DRIVING THE FUTURE OF GEARING FOR OVER 130 YEARS
A CRUCIAL START
George B. Grant founded Philadelphia Gear Works in 1892. At the time, the country needed raw materials like wood, copper, steel, and coal, as well as machinery for food production. Perfectly located to serve the booming steel and anthracite coal mines of Pennsylvania’s Lehigh Valley, the company prospered as it helped meet the broad need for dependable gearing.
By 1907, Philadelphia Gear® employed 17 machinists, which expanded to 20 total by 1911. The company’s 1912 catalog featured custom-made products in addition to its standard stocked gears.
As the gearing industry continued to prosper, gear manufacturers recognized the value of joining efforts to advance the industry. The result was the American Gear Manufacturing Association (AGMA), formed by Philadelphia Gear and nine other gearing companies in 1916.
SUPPORTING WAR EFFORTS
When the U.S. entered World War I in 1917, companies including Philadelphia Gear increased their production of gears, sprockets, chains, and automotive transmissions for ships, planes, munitions, tanks, and machinery. Philadelphia Gear tripled its workforce to 55 machinists and 10 office staff.

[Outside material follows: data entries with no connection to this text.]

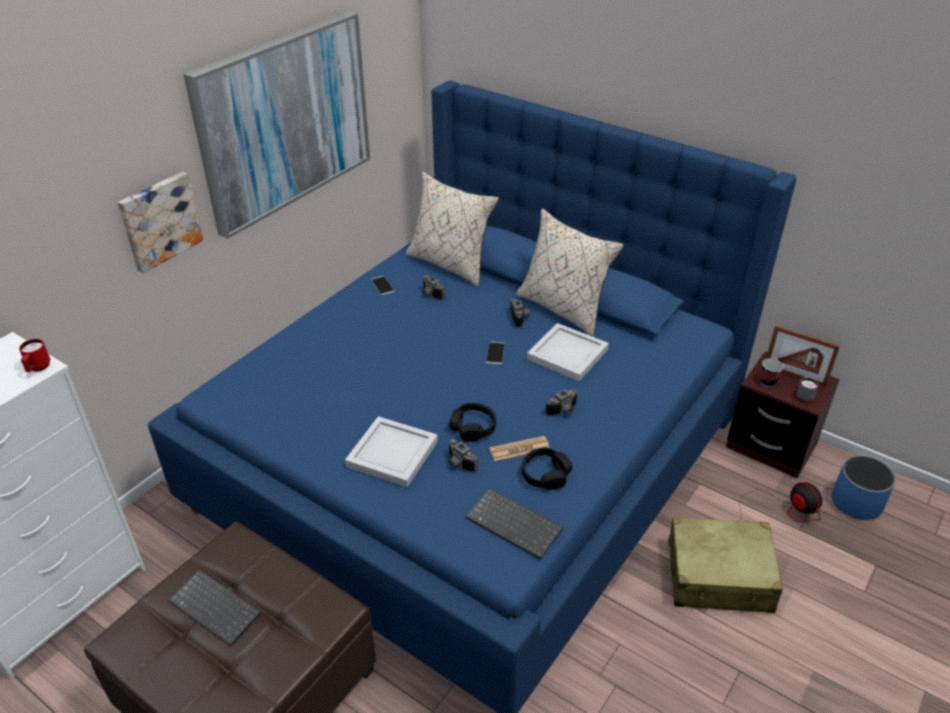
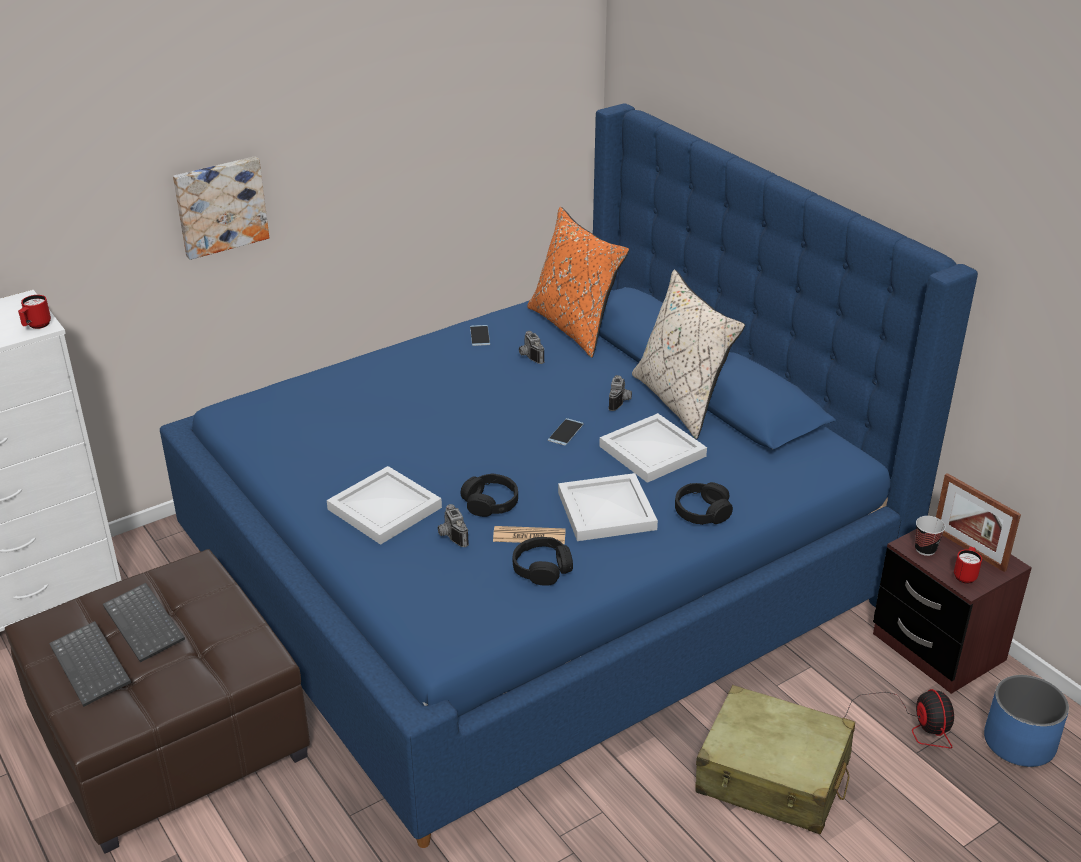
camera: 20 degrees right, 5 degrees down
(284, 120) = (395, 120): picture -> none
(450, 264) = (574, 327): beige pillow -> orange pillow
(515, 524) = (476, 608): keyboard -> keyboard (92, 665)
(564, 411) = (607, 510): camera -> white tray
(632, 396) = (702, 512): none -> black headphones
(804, 396) = (965, 575): grey mug -> red mug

As the gearing industry continued to evolve, Philadelphia Gear began producing completely packaged power transmission products. The company’s 1922 catalog featured an enclosed speed reducer — an industry first. This innovation allowed users of gear-related machinery to rely on Philadelphia Gear power transmission specialists to create entire drive systems.
While the Great Depression brought other companies to a close, Philadelphia Gear survived, thanks to sales of the speed reducer. By 1939, speed reducers had become a key offering for the company. During this time, Philadelphia Gear produced couplings, electric hoists, as well as every type and size of gear.
When World War II began, Philadelphia Gear produced 14-foot ring gears to rotate battleship gun turrets, as well as worm gears for virtually every U.S. Navy destroyer’s hydraulic systems.
CONTINUING TO INNOVATE
Philadelphia Gear flourished after the war, integrating innovative European technology into gear production — the first American company to do so for industrial applications. Other new applications included the design and manufacture of Philadelphia Mixers — mechanical fluid mixers for agitating a variety of chemical and petroleum products.
By 1960, Philadelphia Gear had expanded to a larger facility in King of Prussia, Pennsylvania. The company equipped the new location with the most advanced machine tools, heat-treating furnaces, grinding equipment, and quality control devices available.
That new equipment was put to use right away. NASA and the U.S. Department of Defense called on Philadelphia Gear to supply gearing for large-scale radar and radio telescopes used to track satellites and missiles — and explore outer space. The projects required extraordinarily accurate and durable gear trains. Philadelphia Gear successfully produced the gearing to exacting specifications — building a reputation for large, special-function, and custom gearing.
Philadelphia Gear’s specialty gearing offerings would grow to include a variety of products: large marine gears; speed reducers; gearmotors; large right-angle gearboxes for coal-pulverizing mills in electric power generation; pinion stands, rolling mill gearboxes, and a new shaft-mounted reducer for basic oxygen furnaces used by the steel industry; gearboxes for cement kilns and sugar mills; and high-speed gearboxes for pumps, compressors, test stands, and gas turbines.
The company’s enclosed gearboxes also continued to help bring fuel and energy to the world — from the Alaska Pipeline, to offshore oil drilling rigs in the Gulf of Mexico and North Atlantic, to the Saudi Arabian Gas Gathering Program.
MEETING THE NEEDS OF MODERN POWER TRANSMISSION TECHNOLOGY
The 1980s brought the need for increasing amounts of power transmission in smaller spaces, such as large roller mills in the cement industry, and hydro turbines for power generation. Philadelphia Gear responded to the demand by reintroducing the principle of epicyclic gearing.
Today, as part of Timken Power Systems, Philadelphia Gear’s regional service and manufacturing centers offer an even more complete array of drive train capabilities. Customers can easily access electromechanical service solutions as well as support for gears, electric motors and generators, bearing repair, and design and service of control systems.